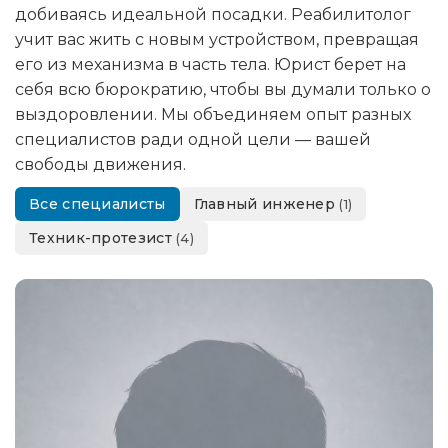
добиваясь идеальной посадки. Реабилитолог
учит вас жить с новым устройством, превращая
его из механизма в часть тела. Юрист берет на
себя всю бюрократию, чтобы вы думали только о
выздоровлении. Мы объединяем опыт разных
специалистов ради одной цели — вашей
свободы движения.
Все специалисты
Главный инженер
(1)
Техник-протезист
(4)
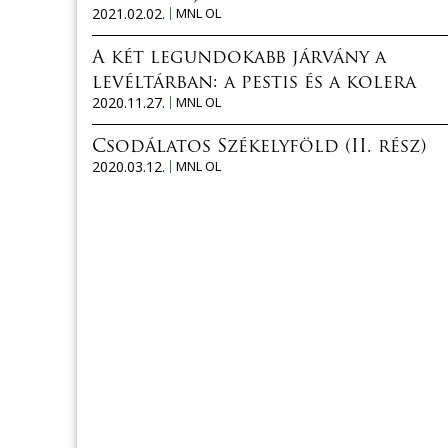
2021.02.02.
MNL OL
A két legundokabb járvány a
levéltárban: a pestis és a kolera
2020.11.27.
MNL OL
Csodálatos Székelyföld (II. rész)
2020.03.12.
MNL OL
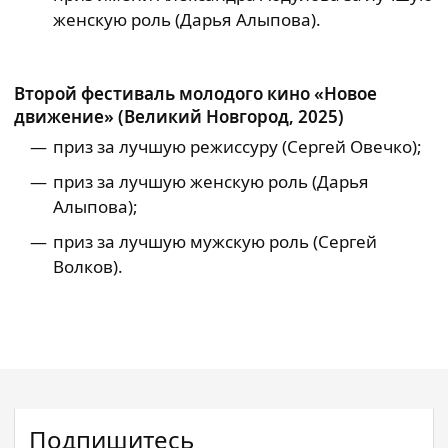
женскую роль (Дарья Алыпова).
Второй фестиваль молодого кино «Новое
движение» (Великий Новгород, 2025)
приз за лучшую режиссуру (Сергей Овечко);
приз за лучшую женскую роль (Дарья
Алыпова);
приз за лучшую мужскую роль (Сергей
Волков).
Подпишитесь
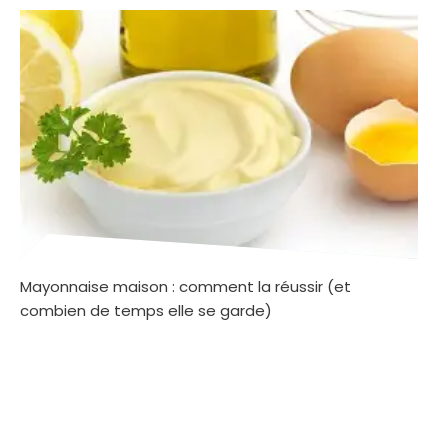
Mayonnaise maison : comment la réussir (et
combien de temps elle se garde)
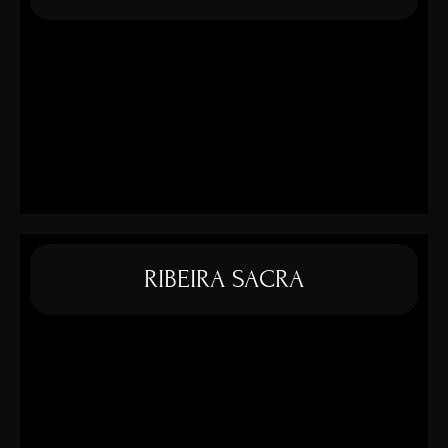
RIBEIRA SACRA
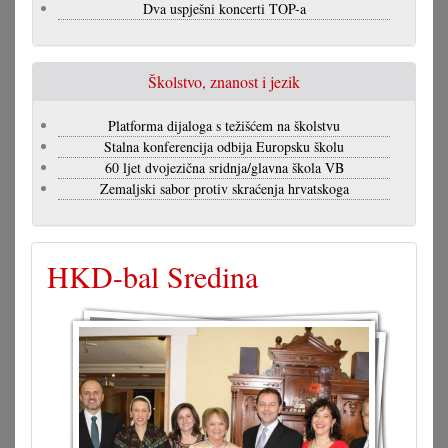
Dva uspješni koncerti TOP-a
Školstvo, znanost i jezik
Platforma dijaloga s težišćem na školstvu
Stalna konferencija odbija Europsku školu
60 ljet dvojezična sridnja/glavna škola VB
Zemaljski sabor protiv skraćenja hrvatskoga
HKD-bal Sredina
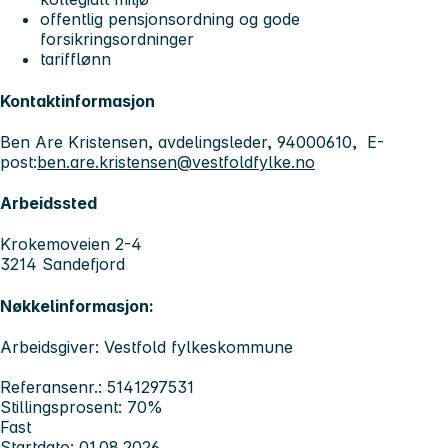
offentlig pensjonsordning og gode
forsikringsordninger
tarifflønn
Kontaktinformasjon
Ben Are Kristensen, avdelingsleder, 94000610, E-
post:
ben.are.kristensen@vestfoldfylke.no
Arbeidssted
Krokemoveien 2-4
3214 Sandefjord
Nøkkelinformasjon:
Arbeidsgiver: Vestfold fylkeskommune
Referansenr.: 5141297531
Stillingsprosent: 70%
Fast
Startdato: 01.08.2026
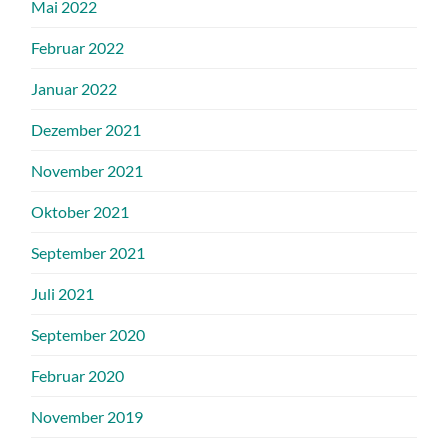
Mai 2022
Februar 2022
Januar 2022
Dezember 2021
November 2021
Oktober 2021
September 2021
Juli 2021
September 2020
Februar 2020
November 2019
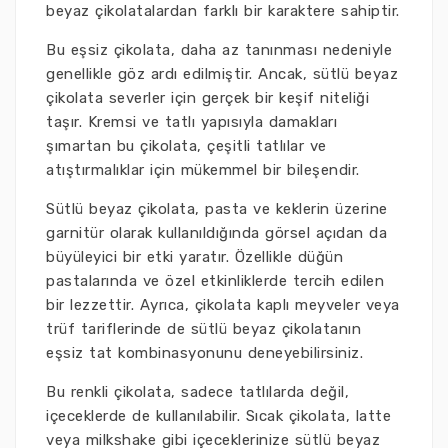
beyaz çikolatalardan farklı bir karaktere sahiptir.
Bu eşsiz çikolata, daha az tanınması nedeniyle
genellikle göz ardı edilmiştir. Ancak, sütlü beyaz
çikolata severler için gerçek bir keşif niteliği
taşır. Kremsi ve tatlı yapısıyla damakları
şımartan bu çikolata, çeşitli tatlılar ve
atıştırmalıklar için mükemmel bir bileşendir.
Sütlü beyaz çikolata, pasta ve keklerin üzerine
garnitür olarak kullanıldığında görsel açıdan da
büyüleyici bir etki yaratır. Özellikle düğün
pastalarında ve özel etkinliklerde tercih edilen
bir lezzettir. Ayrıca, çikolata kaplı meyveler veya
trüf tariflerinde de sütlü beyaz çikolatanın
eşsiz tat kombinasyonunu deneyebilirsiniz.
Bu renkli çikolata, sadece tatlılarda değil,
içeceklerde de kullanılabilir. Sıcak çikolata, latte
veya milkshake gibi içeceklerinize sütlü beyaz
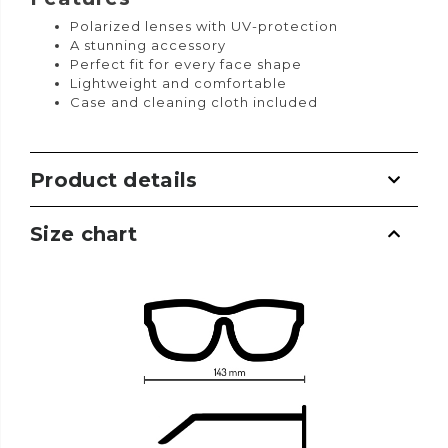
Polarized lenses with UV-protection
A stunning accessory
Perfect fit for every face shape
Lightweight and comfortable
Case and cleaning cloth included
Product details
Size chart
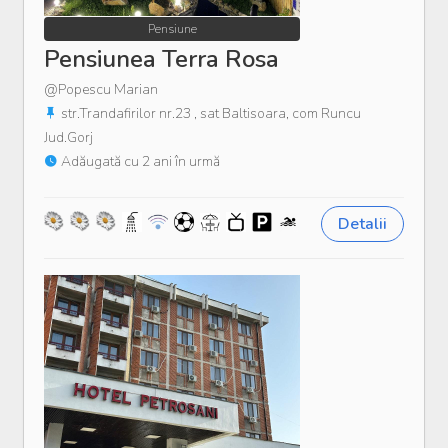
Pensiune
Pensiunea Terra Rosa
@Popescu Marian
str.Trandafirilor nr.23 , sat Baltisoara, com Runcu
Jud.Gorj
Adăugată cu 2 ani în urmă
Detalii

+ + +

What to do
Pictures are to be left out; repeat all the remaining data exactly.

Exercise solution
добиваясь идеальной посадки. Реабилитолог
учит вас жить с новым устройством, превращая
его из механизма в часть тела. Юрист берет на
себя всю бюрократию, чтобы вы думали только о
выздоровлении. Мы объединяем опыт разных
специалистов ради одной цели — вашей
свободы движения.
Все специалисты
Главный инженер
(1)
Техник-протезист
(4)
2021.02.02.
MNL OL
A két legundokabb járvány a
levéltárban: a pestis és a kolera
2020.11.27.
MNL OL
Csodálatos Székelyföld (II. rész)
2020.03.12.
MNL OL
женскую роль (Дарья Алыпова).
Второй фестиваль молодого кино «Новое
движение» (Великий Новгород, 2025)
приз за лучшую режиссуру (Сергей Овечко);
приз за лучшую женскую роль (Дарья
Алыпова);
приз за лучшую мужскую роль (Сергей
Волков).
Подпишитесь
Mayonnaise maison : comment la réussir (et
combien de temps elle se garde)
RIBEIRA SACRA
Dva uspješni koncerti TOP-a
Školstvo, znanost i jezik
Platforma dijaloga s težišćem na školstvu
Stalna konferencija odbija Europsku školu
60 ljet dvojezična sridnja/glavna škola VB
Zemaljski sabor protiv skraćenja hrvatskoga
HKD-bal Sredina
offentlig pensjonsordning og gode
forsikringsordninger
tarifflønn
Kontaktinformasjon
Ben Are Kristensen, avdelingsleder, 94000610, E-
post:
ben.are.kristensen@vestfoldfylke.no
Arbeidssted
Krokemoveien 2-4
3214 Sandefjord
Nøkkelinformasjon:
Arbeidsgiver: Vestfold fylkeskommune
Referansenr.: 5141297531
Stillingsprosent: 70%
Fast
Startdato: 01.08.2026
Mai 2022
Februar 2022
Januar 2022
Dezember 2021
November 2021
Oktober 2021
September 2021
Juli 2021
September 2020
Februar 2020
November 2019
beyaz çikolatalardan farklı bir karaktere sahiptir.
Bu eşsiz çikolata, daha az tanınması nedeniyle
genellikle göz ardı edilmiştir. Ancak, sütlü beyaz
çikolata severler için gerçek bir keşif niteliği
taşır. Kremsi ve tatlı yapısıyla damakları
şımartan bu çikolata, çeşitli tatlılar ve
atıştırmalıklar için mükemmel bir bileşendir.
Sütlü beyaz çikolata, pasta ve keklerin üzerine
garnitür olarak kullanıldığında görsel açıdan da
büyüleyici bir etki yaratır. Özellikle düğün
pastalarında ve özel etkinliklerde tercih edilen
bir lezzettir. Ayrıca, çikolata kaplı meyveler veya
trüf tariflerinde de sütlü beyaz çikolatanın
eşsiz tat kombinasyonunu deneyebilirsiniz.
Bu renkli çikolata, sadece tatlılarda değil,
içeceklerde de kullanılabilir. Sıcak çikolata, latte
veya milkshake gibi içeceklerinize sütlü beyaz
Polarized lenses with UV-protection
A stunning accessory
Perfect fit for every face shape
Lightweight and comfortable
Case and cleaning cloth included
Product details
Size chart
Pensiune
Pensiunea Terra Rosa
@Popescu Marian
str.Trandafirilor nr.23 , sat Baltisoara, com Runcu
Jud.Gorj
Adăugată cu 2 ani în urmă
Detalii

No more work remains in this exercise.